Trump presidency may mean 30-yr bond rally about to end
The main reason for that was Donald Trump winning the US presidential election, as speculators expect him to cut taxes and invest $1 trillion in infrastructure projects.
According to Bloomberg, after Trump’s victory, investors dumped $10.7 billion of American bonds, while domestic stocks rose to record highs. This is the biggest flee from the American bond market since the 'taper tantrum' in 2013.
Globally, equity markets’ capitalization rose $635 billion.
However, UK investors are not that bearish about bonds, raising bond allocations near 30 percent of balanced global portfolios in November. According to Reuters, the share of American bonds in their debt portfolios was at a three-month high.
"The United States is likely to err on the side of caution in terms of increasing rates," Justin Onuekwusi, a fund manager at Legal & General Investment Management told the agency.

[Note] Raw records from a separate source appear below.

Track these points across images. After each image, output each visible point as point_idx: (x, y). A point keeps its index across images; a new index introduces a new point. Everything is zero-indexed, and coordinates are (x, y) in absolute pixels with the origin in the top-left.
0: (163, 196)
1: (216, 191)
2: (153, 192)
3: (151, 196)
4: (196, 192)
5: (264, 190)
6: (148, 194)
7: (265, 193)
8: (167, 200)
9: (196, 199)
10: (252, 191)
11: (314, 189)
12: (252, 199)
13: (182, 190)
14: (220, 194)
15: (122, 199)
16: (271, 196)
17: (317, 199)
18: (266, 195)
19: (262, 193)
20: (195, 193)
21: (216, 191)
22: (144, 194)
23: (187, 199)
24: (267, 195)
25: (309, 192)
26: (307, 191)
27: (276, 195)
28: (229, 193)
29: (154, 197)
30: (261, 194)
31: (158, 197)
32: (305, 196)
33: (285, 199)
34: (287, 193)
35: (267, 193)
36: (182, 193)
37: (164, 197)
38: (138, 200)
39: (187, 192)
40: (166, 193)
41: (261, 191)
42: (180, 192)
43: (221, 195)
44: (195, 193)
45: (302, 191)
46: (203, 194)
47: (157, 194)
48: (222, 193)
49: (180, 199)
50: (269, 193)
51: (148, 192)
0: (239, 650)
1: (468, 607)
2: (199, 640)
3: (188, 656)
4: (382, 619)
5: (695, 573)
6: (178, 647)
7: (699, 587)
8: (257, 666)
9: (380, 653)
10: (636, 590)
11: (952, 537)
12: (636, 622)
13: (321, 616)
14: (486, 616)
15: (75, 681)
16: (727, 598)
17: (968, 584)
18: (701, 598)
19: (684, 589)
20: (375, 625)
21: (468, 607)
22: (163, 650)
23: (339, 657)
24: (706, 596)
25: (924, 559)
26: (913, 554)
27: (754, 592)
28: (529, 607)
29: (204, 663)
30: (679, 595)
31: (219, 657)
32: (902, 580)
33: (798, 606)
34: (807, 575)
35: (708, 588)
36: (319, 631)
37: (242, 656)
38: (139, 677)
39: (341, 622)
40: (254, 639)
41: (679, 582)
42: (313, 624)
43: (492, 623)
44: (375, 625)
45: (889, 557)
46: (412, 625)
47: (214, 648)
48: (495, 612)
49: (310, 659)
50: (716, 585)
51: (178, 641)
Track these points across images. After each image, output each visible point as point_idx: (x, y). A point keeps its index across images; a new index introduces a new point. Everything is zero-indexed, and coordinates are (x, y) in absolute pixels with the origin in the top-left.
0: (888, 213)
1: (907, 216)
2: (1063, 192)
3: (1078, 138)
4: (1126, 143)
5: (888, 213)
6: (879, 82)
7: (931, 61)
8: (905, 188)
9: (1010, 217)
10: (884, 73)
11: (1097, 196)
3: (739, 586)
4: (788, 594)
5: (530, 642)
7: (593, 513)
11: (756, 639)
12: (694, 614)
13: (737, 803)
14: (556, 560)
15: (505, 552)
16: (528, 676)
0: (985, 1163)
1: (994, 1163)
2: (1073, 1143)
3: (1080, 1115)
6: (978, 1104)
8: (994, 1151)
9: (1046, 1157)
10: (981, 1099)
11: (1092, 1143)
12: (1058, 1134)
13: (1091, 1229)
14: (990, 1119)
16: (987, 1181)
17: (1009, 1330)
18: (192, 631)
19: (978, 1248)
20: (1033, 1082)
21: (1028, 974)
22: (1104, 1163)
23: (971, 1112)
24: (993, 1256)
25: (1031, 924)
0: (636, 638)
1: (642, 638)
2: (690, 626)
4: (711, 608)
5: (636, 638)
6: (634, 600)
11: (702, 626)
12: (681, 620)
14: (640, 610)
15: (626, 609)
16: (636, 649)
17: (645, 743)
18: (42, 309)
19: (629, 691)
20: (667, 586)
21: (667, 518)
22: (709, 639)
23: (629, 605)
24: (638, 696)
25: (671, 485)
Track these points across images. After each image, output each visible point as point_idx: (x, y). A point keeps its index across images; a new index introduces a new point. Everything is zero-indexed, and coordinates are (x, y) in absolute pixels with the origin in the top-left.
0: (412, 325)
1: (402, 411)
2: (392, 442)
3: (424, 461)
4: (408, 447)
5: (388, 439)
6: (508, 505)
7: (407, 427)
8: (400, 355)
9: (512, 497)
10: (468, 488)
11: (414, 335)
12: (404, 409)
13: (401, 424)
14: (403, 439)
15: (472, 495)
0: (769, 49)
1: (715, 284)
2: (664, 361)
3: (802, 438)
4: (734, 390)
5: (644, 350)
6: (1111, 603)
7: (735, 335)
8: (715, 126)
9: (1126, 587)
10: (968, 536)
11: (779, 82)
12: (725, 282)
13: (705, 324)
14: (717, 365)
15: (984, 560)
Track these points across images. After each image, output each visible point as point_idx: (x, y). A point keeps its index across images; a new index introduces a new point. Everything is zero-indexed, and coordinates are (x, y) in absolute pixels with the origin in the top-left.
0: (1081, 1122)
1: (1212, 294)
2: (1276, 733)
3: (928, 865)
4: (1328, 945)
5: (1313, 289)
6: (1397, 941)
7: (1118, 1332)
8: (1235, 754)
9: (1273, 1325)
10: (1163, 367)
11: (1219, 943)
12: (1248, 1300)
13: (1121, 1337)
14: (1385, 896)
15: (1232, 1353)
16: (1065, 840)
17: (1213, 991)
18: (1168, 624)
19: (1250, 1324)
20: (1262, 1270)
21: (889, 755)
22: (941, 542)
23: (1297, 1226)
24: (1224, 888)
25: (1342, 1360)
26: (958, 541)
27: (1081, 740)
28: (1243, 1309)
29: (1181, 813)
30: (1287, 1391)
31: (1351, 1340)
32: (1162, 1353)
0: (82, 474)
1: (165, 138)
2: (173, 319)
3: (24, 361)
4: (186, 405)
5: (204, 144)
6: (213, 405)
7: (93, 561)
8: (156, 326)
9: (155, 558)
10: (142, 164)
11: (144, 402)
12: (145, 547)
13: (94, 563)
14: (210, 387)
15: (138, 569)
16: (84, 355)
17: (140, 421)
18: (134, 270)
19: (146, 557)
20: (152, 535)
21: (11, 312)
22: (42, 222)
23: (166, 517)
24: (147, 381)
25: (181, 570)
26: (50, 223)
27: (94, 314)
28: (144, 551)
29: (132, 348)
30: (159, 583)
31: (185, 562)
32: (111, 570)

The investor said Europe is not that pessimistic about bonds.
"We still ultimately think rates are likely to remain lower for longer. We have the ECB, BoJ, and the BoE all buying bonds, central bank balance sheets are at unprecedented highs as a percentage of GDP since the financial crisis," he added.
"It is prudent to remember (government bonds) have delivered excellent returns over the last one, three and five-year periods through conditions similar to today – a surprise to many. It is more than possible that they will continue to surprise," said Mouhammed Choukeir, chief investment officer of Kleinwort Hambros.
In August, RIT Capital Partners Chairman Jacob Rothschild said low interest rates, negative yields on government debt and quantitative easing are part of the biggest economic experiment in world history, and the consequences are yet to be found out.
Janus Capital has noted that global yields are the lowest in 500 years, and the total amount of such bonds is $10 trillion. The leading investor in the fund Bill Gross called it a “supernova that will explode one day.”